Collective Radiative Interactions in the Discrete Truncated Wigner Approximation

• URL: http://arxiv.org/abs/2305.19829v3
• Date: Mon, 13 Nov 2023 13:42:45 GMT
• Title: Collective Radiative Interactions in the Discrete Truncated Wigner Approximation
• Authors: Christopher D. Mink and Michael Fleischhauer
• Abstract summary: Superradiance of atomic arrays at sub-wavelength spacings has regained substantial interest. We develop a semiclassical approach to this problem that allows to describe the coherent and dissipative many-body dynamics of interacting spins. For small arrays we compare to exact simulations and a second order cumulant expansion. We conclude by studying the radiative properties of a spatially extended three-dimensional, coherently driven gas.

* _Work item 1_: In the arXiv summary on collective radiative interactions, what do the authors compare their semiclassical approach against for small arrays?
* _Work item 2_: Resume the arXiv summary on collective radiative interactions, starting after its last sentence.

* _Recorded data_:
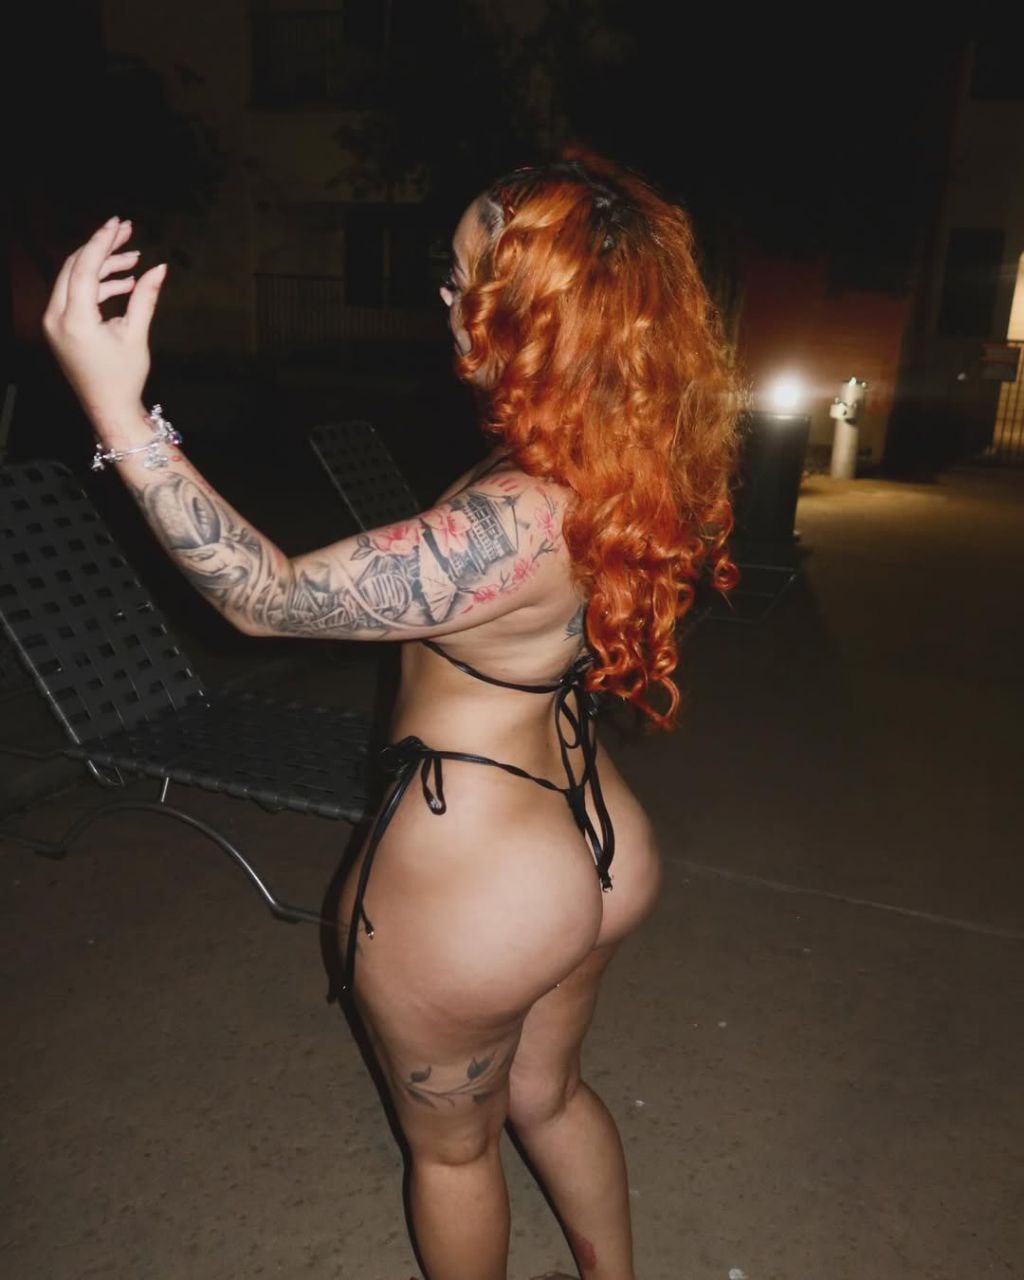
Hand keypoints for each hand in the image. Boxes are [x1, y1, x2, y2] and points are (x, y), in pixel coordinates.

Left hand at [42, 216, 167, 428]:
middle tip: (127, 233)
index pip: (84, 267)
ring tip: (134, 262)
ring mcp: (54, 322)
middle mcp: (56, 318)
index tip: (119, 224)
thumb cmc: (123, 377)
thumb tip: (160, 268)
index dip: (103, 242)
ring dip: (103, 268)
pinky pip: (75, 295)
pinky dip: (97, 286)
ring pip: (75, 279)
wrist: (107, 409)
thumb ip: (146, 297)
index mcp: (75, 320)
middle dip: (102, 248)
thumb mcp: (136, 335)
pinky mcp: (59, 327)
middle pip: (75, 267)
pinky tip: (124, 284)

* _Result 1_: Exact simulations and a second order cumulant expansion.

* _Result 2_:
• Score: 0.0
• License: http://creativecommons.org/licenses/by-sa/4.0/
• Abstract: Interfaces of light and matter serve as a platform for exciting many-body physics and photonic quantum technologies. Due to the recent experimental realization of atomic arrays at sub-wavelength spacings, collective interaction effects such as superradiance have regained substantial interest. Their analytical and numerical treatment is however quite challenging. Here we develop a semiclassical approach to this problem that allows to describe the coherent and dissipative many-body dynamics of interacting spins while taking into account lowest-order quantum fluctuations. For this purpose we extend the discrete truncated Wigner approximation, originally developed for unitarily coupled spins, to include collective, dissipative spin processes by means of truncated correspondence rules. This maps the dynamics of the atomic ensemble onto a set of semiclassical, numerically inexpensive stochastic differential equations. We benchmark our method with exact results for the case of Dicke decay, which shows excellent agreement. For small arrays we compare to exact simulations and a second order cumulant expansion, again showing good agreement at early times and at moderate to strong driving. We conclude by studying the radiative properties of a spatially extended three-dimensional, coherently driven gas and compare the coherence of the emitted light to experimental results.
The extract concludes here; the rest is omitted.